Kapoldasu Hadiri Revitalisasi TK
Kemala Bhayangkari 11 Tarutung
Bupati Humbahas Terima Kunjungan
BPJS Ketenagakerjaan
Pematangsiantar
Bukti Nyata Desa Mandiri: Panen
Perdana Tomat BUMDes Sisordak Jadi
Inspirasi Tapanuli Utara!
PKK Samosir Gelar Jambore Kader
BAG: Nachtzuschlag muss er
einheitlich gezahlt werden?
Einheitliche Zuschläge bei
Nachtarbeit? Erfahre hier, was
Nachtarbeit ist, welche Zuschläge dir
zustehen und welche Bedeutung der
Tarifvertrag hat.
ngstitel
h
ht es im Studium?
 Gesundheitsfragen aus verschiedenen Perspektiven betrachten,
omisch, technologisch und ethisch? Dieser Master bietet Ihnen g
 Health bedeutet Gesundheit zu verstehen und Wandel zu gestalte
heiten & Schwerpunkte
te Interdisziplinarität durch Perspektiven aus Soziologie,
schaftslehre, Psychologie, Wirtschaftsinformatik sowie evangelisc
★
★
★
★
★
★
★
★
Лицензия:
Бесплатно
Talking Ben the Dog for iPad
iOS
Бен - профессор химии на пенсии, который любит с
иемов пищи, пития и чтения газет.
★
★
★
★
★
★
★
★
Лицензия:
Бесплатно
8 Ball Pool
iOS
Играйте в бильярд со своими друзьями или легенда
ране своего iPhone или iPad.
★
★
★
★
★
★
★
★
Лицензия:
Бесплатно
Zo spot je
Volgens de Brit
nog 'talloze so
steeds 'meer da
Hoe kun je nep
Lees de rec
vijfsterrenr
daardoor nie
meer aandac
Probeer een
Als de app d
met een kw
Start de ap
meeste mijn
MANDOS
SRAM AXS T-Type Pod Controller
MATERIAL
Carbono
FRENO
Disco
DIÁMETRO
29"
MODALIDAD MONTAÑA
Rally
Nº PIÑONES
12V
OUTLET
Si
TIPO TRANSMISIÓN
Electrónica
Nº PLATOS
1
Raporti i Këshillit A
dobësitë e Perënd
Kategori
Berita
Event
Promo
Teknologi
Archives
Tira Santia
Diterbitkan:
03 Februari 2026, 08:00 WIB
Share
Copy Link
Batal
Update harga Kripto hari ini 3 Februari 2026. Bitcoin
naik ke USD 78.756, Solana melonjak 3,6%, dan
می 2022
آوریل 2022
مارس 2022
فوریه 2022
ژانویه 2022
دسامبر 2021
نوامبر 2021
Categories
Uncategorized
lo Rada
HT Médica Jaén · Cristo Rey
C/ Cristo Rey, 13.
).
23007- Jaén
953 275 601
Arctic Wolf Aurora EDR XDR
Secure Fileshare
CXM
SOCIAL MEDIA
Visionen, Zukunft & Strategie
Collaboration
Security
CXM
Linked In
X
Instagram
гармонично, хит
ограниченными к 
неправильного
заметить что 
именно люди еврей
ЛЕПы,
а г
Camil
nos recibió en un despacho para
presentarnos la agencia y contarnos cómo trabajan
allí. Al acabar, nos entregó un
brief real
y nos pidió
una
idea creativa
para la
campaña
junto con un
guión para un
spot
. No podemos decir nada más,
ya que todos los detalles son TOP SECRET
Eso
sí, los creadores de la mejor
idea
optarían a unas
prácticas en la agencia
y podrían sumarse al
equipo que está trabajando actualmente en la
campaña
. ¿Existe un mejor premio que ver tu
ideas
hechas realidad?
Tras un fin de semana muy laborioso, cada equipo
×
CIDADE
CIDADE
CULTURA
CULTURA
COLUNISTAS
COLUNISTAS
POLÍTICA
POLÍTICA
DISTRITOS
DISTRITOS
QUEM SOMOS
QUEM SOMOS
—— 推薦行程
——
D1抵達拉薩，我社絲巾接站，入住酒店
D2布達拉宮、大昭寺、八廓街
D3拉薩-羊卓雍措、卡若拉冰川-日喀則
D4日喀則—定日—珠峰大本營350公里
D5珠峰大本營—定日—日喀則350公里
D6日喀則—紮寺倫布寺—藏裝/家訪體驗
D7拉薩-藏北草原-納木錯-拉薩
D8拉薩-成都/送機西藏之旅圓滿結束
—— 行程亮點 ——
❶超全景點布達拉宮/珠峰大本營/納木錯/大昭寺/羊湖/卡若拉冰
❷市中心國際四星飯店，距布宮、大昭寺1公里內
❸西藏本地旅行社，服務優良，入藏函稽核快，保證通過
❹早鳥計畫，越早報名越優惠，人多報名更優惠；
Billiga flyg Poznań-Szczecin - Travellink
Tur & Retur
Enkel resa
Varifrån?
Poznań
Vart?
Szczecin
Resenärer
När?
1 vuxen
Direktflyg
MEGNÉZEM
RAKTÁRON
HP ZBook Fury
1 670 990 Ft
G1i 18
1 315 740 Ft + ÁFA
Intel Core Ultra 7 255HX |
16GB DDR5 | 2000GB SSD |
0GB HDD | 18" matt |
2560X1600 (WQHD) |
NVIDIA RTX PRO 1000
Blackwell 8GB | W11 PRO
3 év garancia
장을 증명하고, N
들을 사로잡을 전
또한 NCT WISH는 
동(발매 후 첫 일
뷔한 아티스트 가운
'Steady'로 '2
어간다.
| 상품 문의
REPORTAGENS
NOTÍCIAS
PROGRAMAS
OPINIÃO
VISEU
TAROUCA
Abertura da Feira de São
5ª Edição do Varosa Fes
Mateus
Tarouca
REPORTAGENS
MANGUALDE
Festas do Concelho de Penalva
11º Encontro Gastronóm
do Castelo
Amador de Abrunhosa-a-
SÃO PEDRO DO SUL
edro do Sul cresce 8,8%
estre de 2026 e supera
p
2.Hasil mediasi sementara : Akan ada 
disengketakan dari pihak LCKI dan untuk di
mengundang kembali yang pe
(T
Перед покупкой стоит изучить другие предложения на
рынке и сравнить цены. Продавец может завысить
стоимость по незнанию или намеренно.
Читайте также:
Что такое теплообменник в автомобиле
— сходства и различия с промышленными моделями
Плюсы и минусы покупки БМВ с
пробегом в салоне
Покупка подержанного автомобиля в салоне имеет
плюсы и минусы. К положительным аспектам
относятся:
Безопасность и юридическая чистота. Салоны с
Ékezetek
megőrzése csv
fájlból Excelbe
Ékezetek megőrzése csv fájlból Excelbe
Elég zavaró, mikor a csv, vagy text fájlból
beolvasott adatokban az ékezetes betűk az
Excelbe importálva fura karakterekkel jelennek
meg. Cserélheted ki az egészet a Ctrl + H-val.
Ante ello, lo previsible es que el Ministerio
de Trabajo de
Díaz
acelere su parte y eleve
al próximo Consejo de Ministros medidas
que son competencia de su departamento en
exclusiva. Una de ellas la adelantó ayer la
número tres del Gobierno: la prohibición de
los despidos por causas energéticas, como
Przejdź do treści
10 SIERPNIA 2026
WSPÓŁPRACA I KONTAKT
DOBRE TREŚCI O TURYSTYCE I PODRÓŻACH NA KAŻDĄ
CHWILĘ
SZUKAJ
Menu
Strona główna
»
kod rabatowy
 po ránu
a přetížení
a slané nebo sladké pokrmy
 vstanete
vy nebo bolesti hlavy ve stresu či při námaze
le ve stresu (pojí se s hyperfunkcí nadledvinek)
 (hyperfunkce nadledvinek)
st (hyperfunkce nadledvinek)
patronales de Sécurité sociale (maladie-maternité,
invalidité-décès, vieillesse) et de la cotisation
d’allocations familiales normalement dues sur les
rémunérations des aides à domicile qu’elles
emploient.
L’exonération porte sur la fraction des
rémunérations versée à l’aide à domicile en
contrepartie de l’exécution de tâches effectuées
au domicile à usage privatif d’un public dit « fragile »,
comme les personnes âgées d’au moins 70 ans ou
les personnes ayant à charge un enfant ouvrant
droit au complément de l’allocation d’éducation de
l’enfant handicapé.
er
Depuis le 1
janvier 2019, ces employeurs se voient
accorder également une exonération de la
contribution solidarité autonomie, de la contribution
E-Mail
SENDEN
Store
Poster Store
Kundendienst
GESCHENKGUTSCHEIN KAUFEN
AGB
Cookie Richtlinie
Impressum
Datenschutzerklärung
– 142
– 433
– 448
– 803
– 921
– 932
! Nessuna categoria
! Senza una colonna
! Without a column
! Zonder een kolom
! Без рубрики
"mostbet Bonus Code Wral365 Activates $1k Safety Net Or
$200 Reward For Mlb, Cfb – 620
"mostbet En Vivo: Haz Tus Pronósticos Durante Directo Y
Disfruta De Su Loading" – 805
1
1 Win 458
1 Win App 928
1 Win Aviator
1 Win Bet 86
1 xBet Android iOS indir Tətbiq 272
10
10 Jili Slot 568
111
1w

***

Job
Which lines above contain the word "mostbet"? List them.

Solution for this problem
"mostbet Bonus Code Wral365 Activates $1k Safety Net Or
"mostbet En Vivo: Haz Tus Pronósticos Durante Directo Y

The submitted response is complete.